1. Field of the Invention
The invention relates to a technique and apparatus for storing and addressing data in the memory of a computer system and more particularly to a technique and apparatus for storing and addressing a memory in which multiple words of data are to be transferred over a multiple word wide data bus.
2. Description of the Prior Art
In most modern computer systems, the data within memory is organized into fixed length words. Each word is comprised of a fixed number of bits and is referenced by an address which indicates the word's position within the memory. In most computer systems, the memory addresses are binary encoded and are transferred to the memory on a data bus which contains as many signal lines as there are binary digits (bits) required to represent the highest word address. For example, if a memory contains 1,024 words of data, contained in addresses 0 through 1,023, the memory would be addressed by providing a binary encoded address consisting of 10 bits (1,111,111,111 binary equals 1,023 decimal which is the address of the last location in memory).
In many modern minicomputers, the data words are organized in words of 16 bits each, and each time that the memory is referenced by an address on an address bus, the memory responds by either reading a 16-bit word from memory and placing it on the data bus or takes a 16-bit word from the data bus and writes it into the addressed location in memory. The memory does a read or a write depending upon control signals appearing on a control bus.
Minicomputers have now evolved to the point where super-minicomputers are now appearing on the market. These super-minicomputers are of higher performance than the minicomputers. This higher performance of the super-minicomputers is achieved by providing faster circuits within these central processing units (CPU), by processing more data in parallel, by having faster bus transfer rates, by having faster memories, and by a variety of other techniques. Because the cost of developing software is relatively high compared to the purchase price of a super-minicomputer, manufacturers of minicomputers who have produced super-minicomputers have made the super-minicomputer software compatible with their earlier minicomputers so that software which executes on their minicomputer will also execute on their super-minicomputer.
One way of increasing the performance of a minicomputer to produce a super-minicomputer is to have the super-minicomputer process multiple words of data in parallel such that when the super-minicomputer references the memory and provides a memory address of a 16-bit data word, the memory of the super-minicomputer will retrieve or store multiple 16-bit words in parallel. For example, if the CPU of a super-minicomputer wants to read location 1,000 from memory, the CPU can place the address of location 1,000 on the address bus and the main memory will retrieve the contents of location 1,000 and location 1,001 (the next addressed location) and return the two 16-bit data words in parallel on a data bus which is 32 bits wide (twice as wide as the 16-bit data bus on the previous minicomputer).

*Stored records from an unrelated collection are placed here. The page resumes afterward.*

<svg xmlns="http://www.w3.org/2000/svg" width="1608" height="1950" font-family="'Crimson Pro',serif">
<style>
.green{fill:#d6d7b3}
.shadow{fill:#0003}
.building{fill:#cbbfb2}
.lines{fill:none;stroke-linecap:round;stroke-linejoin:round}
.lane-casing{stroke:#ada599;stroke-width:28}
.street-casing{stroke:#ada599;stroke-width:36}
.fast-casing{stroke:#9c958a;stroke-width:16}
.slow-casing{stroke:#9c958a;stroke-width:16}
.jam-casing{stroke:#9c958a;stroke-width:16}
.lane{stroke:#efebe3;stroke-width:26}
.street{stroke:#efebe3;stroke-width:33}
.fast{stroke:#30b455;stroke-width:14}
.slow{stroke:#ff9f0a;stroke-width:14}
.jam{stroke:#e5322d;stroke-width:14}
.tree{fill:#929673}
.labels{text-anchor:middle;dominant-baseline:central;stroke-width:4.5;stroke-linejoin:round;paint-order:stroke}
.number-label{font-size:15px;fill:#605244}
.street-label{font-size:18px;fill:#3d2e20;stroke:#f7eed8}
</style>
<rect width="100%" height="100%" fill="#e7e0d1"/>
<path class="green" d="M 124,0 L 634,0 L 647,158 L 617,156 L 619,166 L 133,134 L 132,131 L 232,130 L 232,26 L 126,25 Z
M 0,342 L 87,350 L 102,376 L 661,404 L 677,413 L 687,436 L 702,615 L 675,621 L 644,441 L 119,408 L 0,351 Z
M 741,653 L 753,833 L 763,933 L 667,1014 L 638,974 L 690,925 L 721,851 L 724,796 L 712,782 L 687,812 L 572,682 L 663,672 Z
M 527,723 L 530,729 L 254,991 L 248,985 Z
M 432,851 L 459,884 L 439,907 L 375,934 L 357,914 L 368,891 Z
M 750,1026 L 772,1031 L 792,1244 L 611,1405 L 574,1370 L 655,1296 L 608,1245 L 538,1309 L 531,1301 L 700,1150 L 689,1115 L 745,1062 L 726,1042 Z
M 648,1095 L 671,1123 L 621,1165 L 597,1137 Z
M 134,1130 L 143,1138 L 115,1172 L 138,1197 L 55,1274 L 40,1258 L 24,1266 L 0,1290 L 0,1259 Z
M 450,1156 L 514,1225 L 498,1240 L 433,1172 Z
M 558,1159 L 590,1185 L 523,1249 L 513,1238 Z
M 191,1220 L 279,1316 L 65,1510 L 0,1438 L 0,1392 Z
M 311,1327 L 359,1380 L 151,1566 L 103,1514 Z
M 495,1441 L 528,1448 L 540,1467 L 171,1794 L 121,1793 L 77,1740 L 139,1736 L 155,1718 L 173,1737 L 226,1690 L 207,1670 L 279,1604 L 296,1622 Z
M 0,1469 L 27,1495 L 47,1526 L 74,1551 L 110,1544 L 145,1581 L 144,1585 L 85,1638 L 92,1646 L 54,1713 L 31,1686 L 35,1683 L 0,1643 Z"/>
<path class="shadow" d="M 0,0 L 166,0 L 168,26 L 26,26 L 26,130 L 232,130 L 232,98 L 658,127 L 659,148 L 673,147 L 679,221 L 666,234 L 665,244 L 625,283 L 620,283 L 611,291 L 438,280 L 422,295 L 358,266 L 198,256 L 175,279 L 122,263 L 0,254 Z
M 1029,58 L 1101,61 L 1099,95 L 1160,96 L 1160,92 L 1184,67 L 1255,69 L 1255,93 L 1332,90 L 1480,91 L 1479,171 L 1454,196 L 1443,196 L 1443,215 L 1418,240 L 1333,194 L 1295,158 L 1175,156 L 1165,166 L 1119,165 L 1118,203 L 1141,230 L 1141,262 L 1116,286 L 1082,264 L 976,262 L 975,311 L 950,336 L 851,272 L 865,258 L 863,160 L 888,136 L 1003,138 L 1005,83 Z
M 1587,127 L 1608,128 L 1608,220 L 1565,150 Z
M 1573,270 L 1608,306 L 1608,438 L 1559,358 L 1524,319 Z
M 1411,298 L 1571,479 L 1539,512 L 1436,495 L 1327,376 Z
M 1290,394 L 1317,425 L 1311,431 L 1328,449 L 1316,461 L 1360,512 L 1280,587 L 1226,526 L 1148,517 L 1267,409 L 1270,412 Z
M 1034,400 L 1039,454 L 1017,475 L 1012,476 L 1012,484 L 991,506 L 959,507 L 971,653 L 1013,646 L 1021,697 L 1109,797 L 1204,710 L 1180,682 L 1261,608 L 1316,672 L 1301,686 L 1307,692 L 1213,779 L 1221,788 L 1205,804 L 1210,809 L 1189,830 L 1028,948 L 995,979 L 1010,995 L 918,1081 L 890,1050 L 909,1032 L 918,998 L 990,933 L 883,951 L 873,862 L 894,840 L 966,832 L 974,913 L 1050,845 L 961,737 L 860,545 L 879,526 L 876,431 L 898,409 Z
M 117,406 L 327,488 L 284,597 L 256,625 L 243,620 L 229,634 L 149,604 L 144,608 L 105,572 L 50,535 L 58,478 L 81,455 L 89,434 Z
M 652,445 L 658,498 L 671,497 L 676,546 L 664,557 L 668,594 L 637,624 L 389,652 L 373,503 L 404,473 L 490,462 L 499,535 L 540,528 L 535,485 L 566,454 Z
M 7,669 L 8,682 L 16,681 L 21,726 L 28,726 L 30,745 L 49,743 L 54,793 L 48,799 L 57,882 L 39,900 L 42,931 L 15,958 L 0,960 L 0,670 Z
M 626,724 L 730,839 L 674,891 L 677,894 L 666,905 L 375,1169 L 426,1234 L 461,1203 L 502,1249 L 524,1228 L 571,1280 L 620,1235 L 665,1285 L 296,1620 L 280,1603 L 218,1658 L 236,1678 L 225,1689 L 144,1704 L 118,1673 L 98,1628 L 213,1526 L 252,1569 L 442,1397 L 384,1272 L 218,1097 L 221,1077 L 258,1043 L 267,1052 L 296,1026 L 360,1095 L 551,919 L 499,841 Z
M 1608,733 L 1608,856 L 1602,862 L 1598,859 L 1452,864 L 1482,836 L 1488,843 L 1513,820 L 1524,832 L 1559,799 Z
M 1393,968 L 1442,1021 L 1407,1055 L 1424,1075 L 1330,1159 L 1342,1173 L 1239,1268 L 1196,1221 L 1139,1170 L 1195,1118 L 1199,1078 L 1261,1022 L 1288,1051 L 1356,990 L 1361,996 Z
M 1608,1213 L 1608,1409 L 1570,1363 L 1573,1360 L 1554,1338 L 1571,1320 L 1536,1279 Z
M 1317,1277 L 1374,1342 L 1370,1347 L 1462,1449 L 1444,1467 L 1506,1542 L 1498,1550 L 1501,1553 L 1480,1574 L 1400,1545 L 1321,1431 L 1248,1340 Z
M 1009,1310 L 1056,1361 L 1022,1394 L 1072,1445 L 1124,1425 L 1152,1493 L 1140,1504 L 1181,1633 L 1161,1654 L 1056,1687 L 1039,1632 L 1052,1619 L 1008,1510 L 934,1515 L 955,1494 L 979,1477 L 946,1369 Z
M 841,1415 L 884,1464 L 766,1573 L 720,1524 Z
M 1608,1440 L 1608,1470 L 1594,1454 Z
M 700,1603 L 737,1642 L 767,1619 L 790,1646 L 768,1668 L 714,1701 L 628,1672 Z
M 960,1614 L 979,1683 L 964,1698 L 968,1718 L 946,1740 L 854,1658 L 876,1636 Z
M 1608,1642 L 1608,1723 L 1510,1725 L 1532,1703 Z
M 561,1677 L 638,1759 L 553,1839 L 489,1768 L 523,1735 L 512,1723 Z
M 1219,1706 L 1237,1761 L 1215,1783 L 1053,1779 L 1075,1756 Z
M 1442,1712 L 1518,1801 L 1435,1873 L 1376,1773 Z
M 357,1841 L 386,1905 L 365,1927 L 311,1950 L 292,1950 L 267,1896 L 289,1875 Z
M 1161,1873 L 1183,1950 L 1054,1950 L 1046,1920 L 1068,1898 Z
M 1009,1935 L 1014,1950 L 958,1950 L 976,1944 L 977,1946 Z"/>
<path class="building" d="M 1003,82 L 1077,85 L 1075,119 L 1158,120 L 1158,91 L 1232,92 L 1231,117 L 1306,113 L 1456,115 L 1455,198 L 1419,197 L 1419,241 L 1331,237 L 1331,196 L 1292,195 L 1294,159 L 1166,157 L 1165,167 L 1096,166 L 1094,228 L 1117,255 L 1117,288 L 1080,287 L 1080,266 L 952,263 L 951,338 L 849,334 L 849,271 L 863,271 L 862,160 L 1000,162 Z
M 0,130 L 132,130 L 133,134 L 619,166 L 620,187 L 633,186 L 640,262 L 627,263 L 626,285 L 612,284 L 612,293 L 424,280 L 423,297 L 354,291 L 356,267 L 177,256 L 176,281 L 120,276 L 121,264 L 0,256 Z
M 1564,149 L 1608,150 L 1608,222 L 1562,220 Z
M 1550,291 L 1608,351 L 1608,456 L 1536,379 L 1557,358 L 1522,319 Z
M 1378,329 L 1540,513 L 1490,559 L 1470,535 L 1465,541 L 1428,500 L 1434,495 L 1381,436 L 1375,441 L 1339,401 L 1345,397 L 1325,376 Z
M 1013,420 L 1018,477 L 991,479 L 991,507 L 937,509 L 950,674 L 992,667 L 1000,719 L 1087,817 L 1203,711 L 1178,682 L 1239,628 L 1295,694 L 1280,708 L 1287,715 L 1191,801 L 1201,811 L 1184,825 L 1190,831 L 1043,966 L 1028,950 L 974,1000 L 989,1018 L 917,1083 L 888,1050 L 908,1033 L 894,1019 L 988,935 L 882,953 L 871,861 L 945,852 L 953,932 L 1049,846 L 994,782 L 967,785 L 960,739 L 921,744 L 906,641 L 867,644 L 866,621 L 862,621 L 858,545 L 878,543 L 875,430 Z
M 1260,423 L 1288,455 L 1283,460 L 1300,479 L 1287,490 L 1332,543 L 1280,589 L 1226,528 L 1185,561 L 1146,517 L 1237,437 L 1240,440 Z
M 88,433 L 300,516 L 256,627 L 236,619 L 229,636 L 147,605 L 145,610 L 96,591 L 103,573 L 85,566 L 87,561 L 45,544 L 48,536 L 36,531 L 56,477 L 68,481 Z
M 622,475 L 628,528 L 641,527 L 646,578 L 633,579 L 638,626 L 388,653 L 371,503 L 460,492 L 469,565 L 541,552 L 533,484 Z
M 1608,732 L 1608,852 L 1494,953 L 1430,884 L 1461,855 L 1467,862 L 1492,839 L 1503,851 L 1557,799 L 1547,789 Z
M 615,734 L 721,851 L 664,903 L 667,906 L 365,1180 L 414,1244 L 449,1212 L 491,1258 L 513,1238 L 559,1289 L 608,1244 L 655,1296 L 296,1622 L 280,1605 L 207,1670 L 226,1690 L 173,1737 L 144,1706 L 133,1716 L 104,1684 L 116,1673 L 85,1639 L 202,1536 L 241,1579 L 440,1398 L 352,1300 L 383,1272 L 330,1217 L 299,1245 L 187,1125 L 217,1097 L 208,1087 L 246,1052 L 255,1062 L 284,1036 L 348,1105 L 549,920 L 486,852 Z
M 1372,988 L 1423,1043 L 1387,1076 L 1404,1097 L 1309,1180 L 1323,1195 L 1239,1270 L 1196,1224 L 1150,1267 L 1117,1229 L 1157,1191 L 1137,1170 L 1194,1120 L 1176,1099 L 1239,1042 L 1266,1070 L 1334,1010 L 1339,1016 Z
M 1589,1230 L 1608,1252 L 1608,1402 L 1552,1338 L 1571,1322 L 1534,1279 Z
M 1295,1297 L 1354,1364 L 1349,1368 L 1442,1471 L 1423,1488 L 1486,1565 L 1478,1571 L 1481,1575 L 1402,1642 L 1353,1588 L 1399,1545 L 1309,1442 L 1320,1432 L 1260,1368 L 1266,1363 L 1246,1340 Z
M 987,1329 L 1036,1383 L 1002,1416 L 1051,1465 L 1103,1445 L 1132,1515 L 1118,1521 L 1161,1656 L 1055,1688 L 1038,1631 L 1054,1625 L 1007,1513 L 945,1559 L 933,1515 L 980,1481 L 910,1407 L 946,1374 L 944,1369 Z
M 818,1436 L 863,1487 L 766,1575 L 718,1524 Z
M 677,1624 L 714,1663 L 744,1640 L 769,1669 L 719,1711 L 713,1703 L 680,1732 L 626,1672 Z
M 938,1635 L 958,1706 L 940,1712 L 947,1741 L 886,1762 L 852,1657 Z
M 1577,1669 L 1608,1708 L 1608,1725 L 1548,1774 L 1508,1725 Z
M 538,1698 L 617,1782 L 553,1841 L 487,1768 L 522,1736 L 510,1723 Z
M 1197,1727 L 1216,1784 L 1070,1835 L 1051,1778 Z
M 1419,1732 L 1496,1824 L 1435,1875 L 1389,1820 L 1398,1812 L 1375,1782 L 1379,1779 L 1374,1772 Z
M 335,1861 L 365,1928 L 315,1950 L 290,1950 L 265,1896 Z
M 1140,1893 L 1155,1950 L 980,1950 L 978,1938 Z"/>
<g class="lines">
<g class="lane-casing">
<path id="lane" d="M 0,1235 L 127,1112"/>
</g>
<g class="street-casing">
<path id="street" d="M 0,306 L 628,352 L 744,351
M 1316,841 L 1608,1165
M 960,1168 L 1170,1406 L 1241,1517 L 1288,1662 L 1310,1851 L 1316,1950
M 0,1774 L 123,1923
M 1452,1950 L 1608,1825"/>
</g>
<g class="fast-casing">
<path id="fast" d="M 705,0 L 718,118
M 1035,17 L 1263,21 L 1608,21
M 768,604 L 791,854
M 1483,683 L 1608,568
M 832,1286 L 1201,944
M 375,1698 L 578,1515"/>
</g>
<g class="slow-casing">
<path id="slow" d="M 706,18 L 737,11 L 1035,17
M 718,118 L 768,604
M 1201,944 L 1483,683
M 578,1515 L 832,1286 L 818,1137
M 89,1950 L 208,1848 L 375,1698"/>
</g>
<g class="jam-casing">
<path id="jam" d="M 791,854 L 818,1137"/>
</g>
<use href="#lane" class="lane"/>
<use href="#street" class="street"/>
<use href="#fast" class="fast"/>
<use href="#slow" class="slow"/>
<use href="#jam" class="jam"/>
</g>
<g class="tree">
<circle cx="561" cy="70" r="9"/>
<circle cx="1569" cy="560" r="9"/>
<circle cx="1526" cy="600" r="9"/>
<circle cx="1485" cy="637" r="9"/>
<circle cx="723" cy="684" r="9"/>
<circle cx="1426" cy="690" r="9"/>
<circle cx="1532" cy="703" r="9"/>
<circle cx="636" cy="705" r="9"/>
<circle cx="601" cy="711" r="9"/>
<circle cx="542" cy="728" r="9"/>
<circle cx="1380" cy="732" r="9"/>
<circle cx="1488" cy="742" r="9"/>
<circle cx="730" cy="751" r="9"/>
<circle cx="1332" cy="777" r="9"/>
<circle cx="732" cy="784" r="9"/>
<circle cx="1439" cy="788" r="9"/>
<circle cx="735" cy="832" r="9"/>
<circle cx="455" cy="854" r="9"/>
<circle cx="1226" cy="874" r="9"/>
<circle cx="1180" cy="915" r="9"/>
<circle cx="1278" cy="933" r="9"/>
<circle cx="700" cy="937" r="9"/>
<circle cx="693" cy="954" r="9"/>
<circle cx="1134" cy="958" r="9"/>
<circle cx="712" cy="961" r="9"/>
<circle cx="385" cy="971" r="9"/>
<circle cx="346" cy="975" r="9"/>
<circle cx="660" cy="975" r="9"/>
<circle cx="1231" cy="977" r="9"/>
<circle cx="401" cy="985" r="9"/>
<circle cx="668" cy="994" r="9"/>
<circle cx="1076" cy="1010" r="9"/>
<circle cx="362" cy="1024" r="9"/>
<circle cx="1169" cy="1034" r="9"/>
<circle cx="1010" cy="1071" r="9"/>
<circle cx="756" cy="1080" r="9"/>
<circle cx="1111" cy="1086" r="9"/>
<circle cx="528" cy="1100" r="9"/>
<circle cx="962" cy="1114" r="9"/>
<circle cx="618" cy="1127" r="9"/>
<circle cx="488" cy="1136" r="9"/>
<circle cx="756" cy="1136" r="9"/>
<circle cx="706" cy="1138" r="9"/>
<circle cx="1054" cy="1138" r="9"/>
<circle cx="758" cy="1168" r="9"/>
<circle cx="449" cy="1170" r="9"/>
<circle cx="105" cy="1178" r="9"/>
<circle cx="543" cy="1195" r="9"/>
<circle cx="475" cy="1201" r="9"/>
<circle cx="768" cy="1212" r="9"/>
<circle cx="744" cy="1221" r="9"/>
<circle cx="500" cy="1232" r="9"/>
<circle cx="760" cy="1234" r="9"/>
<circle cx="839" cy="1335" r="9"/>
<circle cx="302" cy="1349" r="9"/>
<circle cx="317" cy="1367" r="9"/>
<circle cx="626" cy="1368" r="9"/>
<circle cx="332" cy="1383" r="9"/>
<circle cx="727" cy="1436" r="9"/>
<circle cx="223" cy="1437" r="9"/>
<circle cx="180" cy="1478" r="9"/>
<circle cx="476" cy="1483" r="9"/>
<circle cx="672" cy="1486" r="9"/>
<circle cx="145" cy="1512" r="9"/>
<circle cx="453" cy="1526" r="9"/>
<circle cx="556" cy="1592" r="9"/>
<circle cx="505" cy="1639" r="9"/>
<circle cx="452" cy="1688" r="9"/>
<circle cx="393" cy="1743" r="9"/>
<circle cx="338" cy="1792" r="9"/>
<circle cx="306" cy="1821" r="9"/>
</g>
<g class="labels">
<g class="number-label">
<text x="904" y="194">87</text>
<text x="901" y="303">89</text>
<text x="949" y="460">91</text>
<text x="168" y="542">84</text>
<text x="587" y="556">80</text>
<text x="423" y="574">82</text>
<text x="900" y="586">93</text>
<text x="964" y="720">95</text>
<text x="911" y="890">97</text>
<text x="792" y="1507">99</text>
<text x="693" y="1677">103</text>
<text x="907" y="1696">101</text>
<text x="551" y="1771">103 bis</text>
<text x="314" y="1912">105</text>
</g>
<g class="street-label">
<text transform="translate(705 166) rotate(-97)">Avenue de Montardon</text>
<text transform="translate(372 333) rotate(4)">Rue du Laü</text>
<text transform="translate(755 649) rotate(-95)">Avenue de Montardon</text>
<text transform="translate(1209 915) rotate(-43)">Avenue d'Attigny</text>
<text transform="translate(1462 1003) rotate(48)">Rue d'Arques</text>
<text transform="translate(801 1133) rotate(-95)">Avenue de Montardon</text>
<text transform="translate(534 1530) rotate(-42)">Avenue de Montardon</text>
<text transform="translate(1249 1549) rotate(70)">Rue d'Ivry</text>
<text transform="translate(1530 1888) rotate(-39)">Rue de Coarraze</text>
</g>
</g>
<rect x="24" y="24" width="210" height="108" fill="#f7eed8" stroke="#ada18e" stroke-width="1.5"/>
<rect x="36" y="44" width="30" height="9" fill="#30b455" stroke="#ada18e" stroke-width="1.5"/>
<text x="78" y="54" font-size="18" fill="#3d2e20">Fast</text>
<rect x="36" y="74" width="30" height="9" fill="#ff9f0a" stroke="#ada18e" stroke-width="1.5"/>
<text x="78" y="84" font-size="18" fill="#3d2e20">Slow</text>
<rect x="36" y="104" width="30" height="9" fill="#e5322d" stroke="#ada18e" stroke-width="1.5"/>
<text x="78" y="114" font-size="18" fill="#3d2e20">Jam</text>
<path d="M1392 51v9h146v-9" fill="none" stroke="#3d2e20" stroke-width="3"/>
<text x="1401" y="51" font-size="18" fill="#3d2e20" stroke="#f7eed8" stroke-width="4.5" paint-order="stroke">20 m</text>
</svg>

One method of organizing the memory of a super-minicomputer so that it can retrieve multiple words in parallel is to organize the memory to have an even bank and an odd bank such that all even addressed words are contained in the even bank and all odd addressed words are contained in the odd bank. Using this organization, if location 1,000 and location 1,001 are to be read from main memory, the main memory will read the contents of location 1,000 from the even bank and the contents of location 1,001 from the odd bank and place them on the bus such that the address location is in the leftmost word on the data bus and the address location plus one is in the rightmost word of the data bus. In this example, location 1,000 from the even bank would be in the leftmost word on the data bus and the contents of location of 1,001 from the odd bank would be in the rightmost word of the data bus. However, if locations 1,001 and 1,002 are to be read from memory, location 1,001 would be read from the odd bank and placed in the leftmost word on the data bus and location 1,002 would be read from the even bank and placed in the rightmost word on the data bus. As can be seen from the above examples, in some cases the word read from the even bank appears in the leftmost word on the data bus; in the other cases, the word read from the odd bank will appear in the leftmost word on the data bus. The rule being that the addressed word always appears in the leftmost word and the addressed word plus one appears in the rightmost word on the data bus. In order to achieve this alignment of the words on a multiword wide data bus, there is usually a crossbar arrangement within the main memory to align the data as it is read from memory and placed on the data bus or to align the data as it is taking from the data bus and written into the main memory. In addition to this crossbar logic, the main memory must also have the ability to increment by one the address presented by the address bus so that it may compute the address of the second location to be read from memory.
This crossbaring of the data from or to the data bus as this information is written to or read from main memory and the incrementing of the address requires logic within the memory. The propagation time of the various signals through the address incrementing and crossbaring logic increases the memory response time.
What is needed, therefore, is a technique and apparatus for eliminating the need of crossbaring data as multiple words of data are read from memory in parallel and a means for eliminating the requirement to increment the address of the first word of multiple words of data which are to be retrieved from a memory.